Abo Bibliothek: Guest

ISSN Online: 2377-424X

ISBN Print: 978-1-56700-421-2

International Heat Transfer Conference 15
August, 10-15, 2014, Kyoto, Japan

Effect of Boundary Conditions and Ventilator Size on the Natural Convection in a Naturally Ventilated Greenhouse

Get access (open in a dialog) DOI: 10.1615/IHTC15.ees.009294
pages 2189-2203

Abstrakt

In this paper, the effect of boundary conditions and ventilator size on the natural convection in a ventilated greenhouse is investigated using Computational Fluid Dynamics (CFD). The finite volume method using polyhedral cells is used to solve the governing equations for mass, momentum and energy. The two-dimensional CFD model is designed so as to simulate the climate above a plant canopy in an actual multi-span greenhouse heated by solar radiation. The objective of this paper is to numerically investigate the microclimate inside a cavity corresponding to a ventilated greenhouse.
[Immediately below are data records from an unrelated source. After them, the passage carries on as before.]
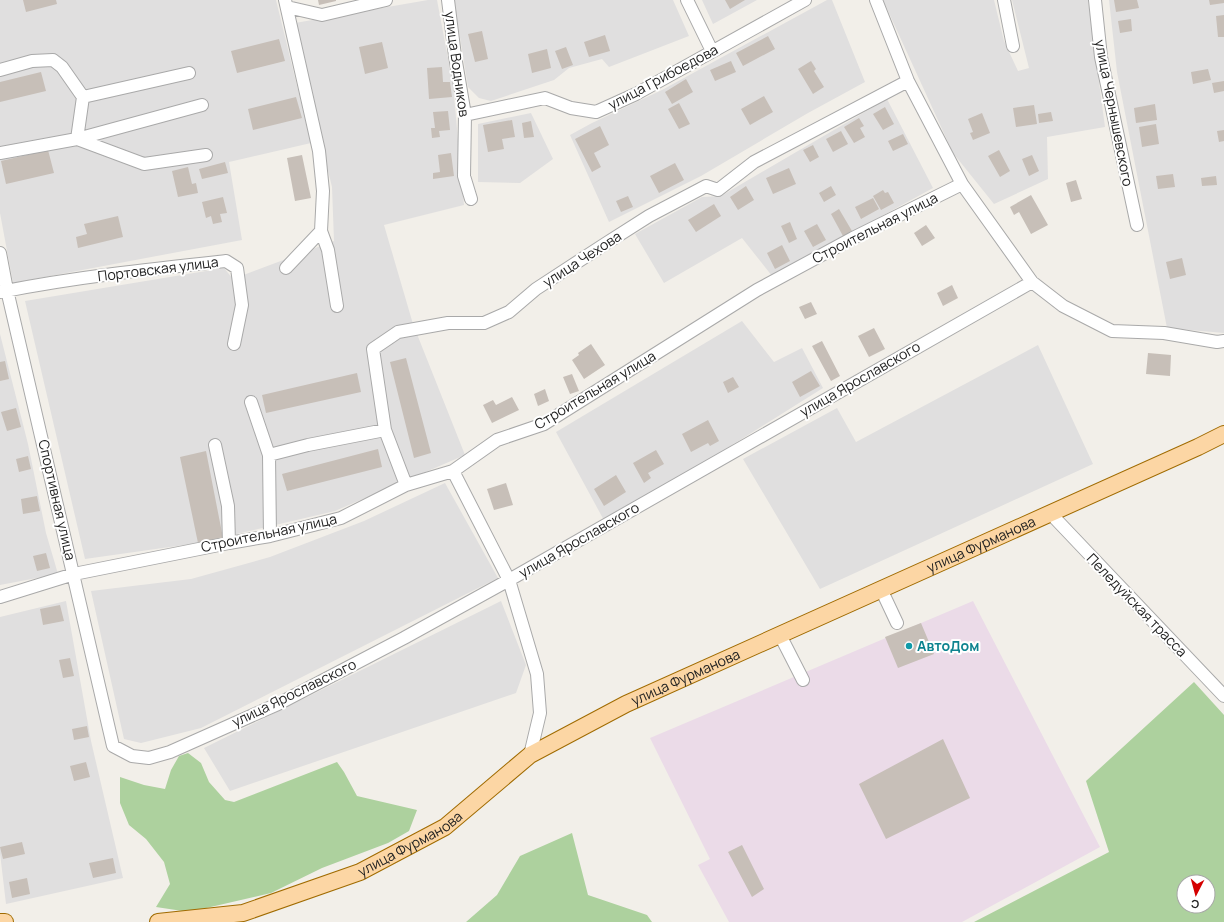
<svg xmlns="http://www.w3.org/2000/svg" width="1224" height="922" font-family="Manrope,sans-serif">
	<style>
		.residential { fill: #e0dfdf }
		.industrial { fill: #ebdbe8 }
		.forest { fill: #add19e; fill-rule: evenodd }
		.building { fill: #c7bfb8 }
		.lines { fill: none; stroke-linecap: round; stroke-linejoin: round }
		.minor-casing { stroke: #a9a9a9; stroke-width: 14 }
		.major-casing { stroke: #a06b00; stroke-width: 18 }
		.minor { stroke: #fff; stroke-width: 12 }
		.major { stroke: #fcd6a4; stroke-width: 16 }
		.culture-dot { fill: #0f9aa8; stroke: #fff; stroke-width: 1.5 }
		.labels { text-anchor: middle; stroke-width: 4; stroke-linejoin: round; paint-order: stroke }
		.street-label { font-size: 14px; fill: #222; stroke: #fff }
		.culture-label { font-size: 14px; font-weight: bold; fill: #0d838f; stroke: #fff; text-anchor: start }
	</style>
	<rect width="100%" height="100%" fill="#f2efe9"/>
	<path class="residential" d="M 0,0 L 276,0 L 311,143 L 229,162 L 242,240 L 13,283 L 0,213 Z
		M 428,0 L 437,0 L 453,85 L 464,205 L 384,225 L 413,324 L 465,455 L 335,511 L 198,543 L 85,559 L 25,301 L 224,268 L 233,279 L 334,241 L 332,187 L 317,126 L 295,23 Z
		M 454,0 L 673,0 L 689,36 L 609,67 L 602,59 L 569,68 L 554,80 L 491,101 L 479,98 L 468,87 Z
		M 702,0 L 757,0 L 713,24 Z
		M 827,0 L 832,0 L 865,82 L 808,113 L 701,176 L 609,222 L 570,135 L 592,123 L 662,90 Z
		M 883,0 L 994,0 L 1004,41 L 1018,71 L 1029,68 L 1012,0 L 1088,0 L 1105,127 L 1047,137 L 1048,179 L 994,204 L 953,153 Z
		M 1109,0 L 1224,0 L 1224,333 L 1167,328 L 1117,72 Z
		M 887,99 L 933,188 L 772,276 L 742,238 L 664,283 L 635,234 L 702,197 L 721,196 Z
		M 531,113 L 553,159 L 520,183 L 478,182 L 478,124 Z
		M 742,321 L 774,362 L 802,348 L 823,388 L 606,524 L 556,432 Z
		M 0,334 L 28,444 L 46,533 L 58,574 L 0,585 Z
		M 1038,345 L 1093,464 L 820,589 L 743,459 L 837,408 L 856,442 Z
		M 445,483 L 498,578 L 201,728 L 141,743 L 124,739 L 91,591 L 191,579 L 270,557 L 364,521 Z
		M 66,601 L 91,741 L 123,878 L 6,904 L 0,853 L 0,617 Z
		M 501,601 L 526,665 L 516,693 L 230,791 L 204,748 Z"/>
	<path class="industrial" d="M 973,601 L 1100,847 L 962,922 L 729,922 L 698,865 L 710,859 L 650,738 Z"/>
	<path class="forest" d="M 1194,682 L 1224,715 L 1224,922 L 974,922 L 1109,852 L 1086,781 ZM 1184,882 L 1208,882 L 1208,906 L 1184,906 Z
		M 188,753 L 201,763 L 209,782 L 225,800 L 234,802 L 337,762 L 344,772 L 357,796 L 417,810 L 409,831 L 388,843 L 322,868 L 271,893 L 189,912 L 156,907 L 170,884 L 164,862 L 146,839 L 129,825 L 120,803 L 120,777 L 144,785 L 165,789 L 171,770 L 179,756 Z
		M 572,833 L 588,895 L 647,915 L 652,922 L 466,922 L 497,895 L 520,856 Z"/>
	<path class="building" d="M 23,0 L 56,0 L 57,4 L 26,12 Z
		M 318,0 L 336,0 L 336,1 L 319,5 Z
		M 725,0 L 745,0 L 730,9 Z
		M 1114,0 L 1137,0 L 1139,8 L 1116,12 Z
		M 1209,0 L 1224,0 L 1224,3 L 1210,5 Z
		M 1224,15 L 1224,37 L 1218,37 L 1216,16 Z
		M 1131,19 L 1132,31 L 1120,33 L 1118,21 Z
		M 482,31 L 488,59 L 475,62 L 468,34 Z
		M 605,35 L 610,51 L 589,57 L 584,42 Z
		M 768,36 L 775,49 L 743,66 L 736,53 Z
		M 279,39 L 285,61 L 237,73 L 231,51 Z
		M 382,42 L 388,68 L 365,74 L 359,47 Z
		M 566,47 L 573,65 L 562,69 L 555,51 Z
		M 547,49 L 551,68 L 532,73 L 528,54 Z
		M 731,61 L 736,72 L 715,81 L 710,70 Z
		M 811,61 L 816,69 L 814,71 L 824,87 L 813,94 L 798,69 Z
		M 442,67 L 443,82 L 450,82 L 452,97 L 429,99 L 427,68 Z
		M 1208,69 L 1211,80 L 1193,84 L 1191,72 Z
		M 41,72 L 46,91 L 0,102 L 0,82 Z
		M 686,79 L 693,92 L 672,104 L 665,92 Z
		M 1224,81 L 1224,91 L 1214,93 L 1212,83 Z
		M 764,96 L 773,112 L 750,125 L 741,109 Z
		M 296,97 L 302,118 L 253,130 L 248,109 Z
		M 679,103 L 690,124 L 679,129 L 668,109 Z
		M 1155,104 L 1157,120 L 1136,123 L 1134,108 Z
		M 1034,105 L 1037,124 L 1016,127 L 1013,108 Z
		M 885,107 L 894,124 L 883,130 L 873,114 Z
		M 448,111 L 450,130 L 439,131 L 440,137 L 432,138 L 431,128 L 435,128 L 433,112 Z
		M 1051,112 L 1053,121 L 1039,123 L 1038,114 Z
		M 982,113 L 990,133 L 973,140 L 970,133 L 973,132 L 968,119 Z
		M 859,118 L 864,126 L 860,128 L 865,137 L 854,143 L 844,127 Z
		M 512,120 L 515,137 L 502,139 L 504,149 L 488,152 L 483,125 Z
		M 531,121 L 534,137 L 524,138 L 522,123 Z
		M 1156,124 L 1159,144 L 1142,147 L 1139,127 Z
		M 600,126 L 609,145 L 594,153 L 601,167 L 592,172 L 575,139 Z
		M 1224,130 L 1224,141 L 1219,142 L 1217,131 Z
		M 841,131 L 848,144 L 833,152 L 826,139 Z
		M 903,134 L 908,144 L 893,151 L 888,141 Z
		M 813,145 L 819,157 L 810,162 L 803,150 Z
		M 48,150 L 54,173 L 6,184 L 1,161 Z
		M 999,150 L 1010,171 L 1000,177 L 988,156 Z
		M 451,153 L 454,176 L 433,179 L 433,173 L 440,172 L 438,155 Z
		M 302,155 L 311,198 L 295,201 L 287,158 Z
		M 1032,155 L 1039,171 L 1029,176 L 1022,159 Z
		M 225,162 L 228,173 L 202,179 L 199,169 Z
		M 675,163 L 684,180 L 659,193 L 650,176 Z
		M 188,167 L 192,184 L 196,183 L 198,193 L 178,197 L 172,171 Z
		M 789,168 L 796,184 L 773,194 L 766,178 Z
		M 1173,174 L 1175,187 L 1158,189 L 1156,176 Z
		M 1216,176 L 1217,185 L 1202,186 L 1201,178 Z
		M 1076,180 L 1082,199 L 1071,202 L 1066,183 Z
		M 746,186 L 754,200 L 738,210 L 730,197 Z
		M 831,186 L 836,195 L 824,202 L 819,193 Z
		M 883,190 L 885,193 L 888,192 L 894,203 L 881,210 L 873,196 Z
		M 1031,195 L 1048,225 L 1031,234 L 1019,212 L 1014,215 L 1010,207 Z
		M 628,196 L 633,207 L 621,212 L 616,201 Z
		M 223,197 L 227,213 L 220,214 L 222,222 L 213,224 L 211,216 L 206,218 L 202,202 Z
		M 873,198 L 879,209 L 861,219 L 855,207 Z
		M 714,204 L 721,216 L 696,232 L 688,220 Z
		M 839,209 L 852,231 L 843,236 L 831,214 Z
		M 118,216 L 123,237 L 78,248 L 76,237 L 87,234 L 84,224 Z
		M 790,222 L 797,239 L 789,243 L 781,226 Z
		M 817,224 L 826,240 L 813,247 L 804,231 Z
		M 926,225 L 935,238 L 922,246 L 914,233 Z
		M 782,245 L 790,261 L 775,269 L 767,253 Z
		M 1182,258 L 1186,275 L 1170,279 L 1166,262 Z
		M 952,285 L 958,298 L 943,306 L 937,293 Z
		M 811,302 L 817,314 L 805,319 L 799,307 Z
		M 874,328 L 885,349 L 869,357 L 858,336 Z
		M 822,341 L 840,376 L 831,381 L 812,346 Z
		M 591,344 L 605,365 L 584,379 L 572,360 L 579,355 L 578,353 Z
		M 1148,353 L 1171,355 L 1170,376 L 1146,374 Z
		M 406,358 L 431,453 L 414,458 L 390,362 Z
		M 5,361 L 9,379 L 0,381 L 0,362 Z
		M 811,371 L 820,386 L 800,397 L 792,382 Z
		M 357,373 L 361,392 L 266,413 L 262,395 Z
		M 572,374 L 579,391 L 570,394 L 563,377 Z
		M 733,377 L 739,387 L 728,393 L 723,382 Z
		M 545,389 L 549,401 L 538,406 L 534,394 Z
		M 512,397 L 519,410 L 492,423 L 483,405 L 493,400 L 496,405 Z
		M 16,408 L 21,427 L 7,431 L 1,412 Z
		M 708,420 L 719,441 L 710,446 L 708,443 L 691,452 L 682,434 Z
		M 378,449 L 382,467 L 287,491 L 282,474 Z
		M 656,450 L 664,464 L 648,473 L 651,478 L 644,483 L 633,463 Z
		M 206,451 L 223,538 L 198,543 L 180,457 Z
		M 28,456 L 31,469 L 19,472 L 16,459 Z
		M 616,475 L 626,492 L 604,506 L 594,489 Z
		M 506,483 L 513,505 L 494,510 L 487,489 Z
		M 37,496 L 40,511 L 23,514 L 21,499 Z
		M 46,553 L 50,568 L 37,571 L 33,556 Z
		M 60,605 L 64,621 L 43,625 L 40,609 Z
		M 921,623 L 934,654 L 898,668 L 885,637 Z
		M 70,658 L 74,676 L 63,678 L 59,660 Z
		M 87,726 L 89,737 L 74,740 L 72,729 Z
		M 943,739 L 970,798 L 886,839 L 859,784 Z
		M 86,762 L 90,777 L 74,781 L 70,766 Z
		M 22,842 L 25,854 L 3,859 L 0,847 Z
		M 742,845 L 764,889 L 752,897 L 728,852 Z
		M 113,858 L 116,873 L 93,878 L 89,863 Z
		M 27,878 L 30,894 L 12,898 L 9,882 Z"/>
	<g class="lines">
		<g class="minor-casing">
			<path id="minor" d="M 285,0 L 319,151 L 323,191 L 321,231 L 286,268
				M 448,0 L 455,56 L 465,115 L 464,176 L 471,199
				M 687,0 L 712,51
				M 876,0 L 908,81 L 962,184 L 1032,282 L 1063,306 L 1112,331 L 1164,333 L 1217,342 L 1224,341
				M 1004,0 L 1013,46
				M 1095,0 L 1101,57 L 1137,225
				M 287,7 L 322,15 L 386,0
				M 0,70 L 32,61 L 53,60 L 62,67 L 83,97
				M 189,73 L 83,97 L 77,139 L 202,105
				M 465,115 L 545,98 L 571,108 L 596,112 L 636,94 L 805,0
				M 0,153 L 77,139 L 144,164 L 206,155
				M 321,231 L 328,250 L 337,306
				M 0,253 L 7,290 L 113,746 L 132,756 L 149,758 L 170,752 L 278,704 L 404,638 L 509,580 L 1032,282
				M 0,292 C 75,277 151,269 226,261 L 237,268 L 242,305 L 234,344
				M 251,402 L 269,455
				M 215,445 L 228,506 L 229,543
				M 453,471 L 509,580 L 537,674 L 540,713 L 530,755
				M 406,485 L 385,430 L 373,349 L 398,332 L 448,323 L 484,323 L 509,312 L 536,289 L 605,244 L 649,216 L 706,186 L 718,190 L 754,162 L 908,81
				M 1050,513 L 1224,696
				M 270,536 L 269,455 L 308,445 L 385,430
				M 881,589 L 897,623
				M 0,597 L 74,574 L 229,543 L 270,536 L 341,518 L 406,485 L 453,471 L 497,440 L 544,424 L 757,290 L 853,238 L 962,184
				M 780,635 L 803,680"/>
		</g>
		<g class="major-casing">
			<g id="major">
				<path d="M 0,922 L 5,922"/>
				<path id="s1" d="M 158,922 L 243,913 L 360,872 L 445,827 L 530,755 L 626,704 L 1198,447 L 1224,434"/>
			</g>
		</g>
		<use href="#minor" class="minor"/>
		<use href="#major" class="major"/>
	</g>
	<circle class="culture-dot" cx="909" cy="646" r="4"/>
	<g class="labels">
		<g class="street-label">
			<text transform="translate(457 64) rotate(82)" y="5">улица Водников</text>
			<text transform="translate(663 77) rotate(-28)" y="5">улица Грибоедова</text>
			<text transform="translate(1114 113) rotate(79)" y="5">улица Чернышевского</text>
			<text transform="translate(875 228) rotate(-27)" y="5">Строительная улица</text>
			<text transform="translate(582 259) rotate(-33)" y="5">улица Чехова</text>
			<text transform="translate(158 269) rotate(-7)" y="5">Портовская улица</text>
			<text transform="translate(860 379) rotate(-30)" y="5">улица Ярославского</text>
			<text transform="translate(595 390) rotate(-31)" y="5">Строительная улица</text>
			<text transform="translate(57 500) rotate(77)" y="5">Спортивная улица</text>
			<text transform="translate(269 533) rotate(-12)" y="5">Строительная улица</text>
			<text transform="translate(579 540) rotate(-30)" y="5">улица Ярославского</text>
			<text dy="5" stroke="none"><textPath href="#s1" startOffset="915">улица Фурманова</textPath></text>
			<text transform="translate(1137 605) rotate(46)" y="5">Пеледуйская трасса</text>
			<text dy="5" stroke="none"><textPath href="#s1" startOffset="591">улица Фурманова</textPath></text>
			<text transform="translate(294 693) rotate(-26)" y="5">улица Ярославского</text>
			<text dy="5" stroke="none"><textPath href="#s1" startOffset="267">улица Фурманова</textPath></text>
		</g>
		<g class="culture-label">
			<text x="917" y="651">АвтоДом</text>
		</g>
	</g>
	<g transform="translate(1196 894) rotate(186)"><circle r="19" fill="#ffffff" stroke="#a7a7a7"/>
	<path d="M0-3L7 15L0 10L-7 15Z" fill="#d40000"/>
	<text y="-6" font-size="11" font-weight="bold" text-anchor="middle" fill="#222222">С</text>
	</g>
</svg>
The effect of boundary conditions and ventilator size on the steady indoor velocity and temperature distribution will be studied. The CFD model is initially verified against experimental data found in the literature for a square cavity representing a single-span greenhouse with a zero-degree roof angle. As the flow inside greenhouses is usually in the turbulent regime, two turbulent models were investigated in the model, and the results compared. Relatively good agreement was found between the numerical and experimental results when the low Reynolds k-epsilon turbulence model was used. The boundary conditions were then adapted to represent classic Rayleigh-Benard convection and the cavity geometry modified to include a roof ventilator. The convective processes in a greenhouse are fairly complicated; therefore this paper will attempt further understanding of the convective cells forming above the plant canopy. Results showed that the convective heat transfer from the hot wall is significantly influenced by the roof opening size as well as the Rayleigh number.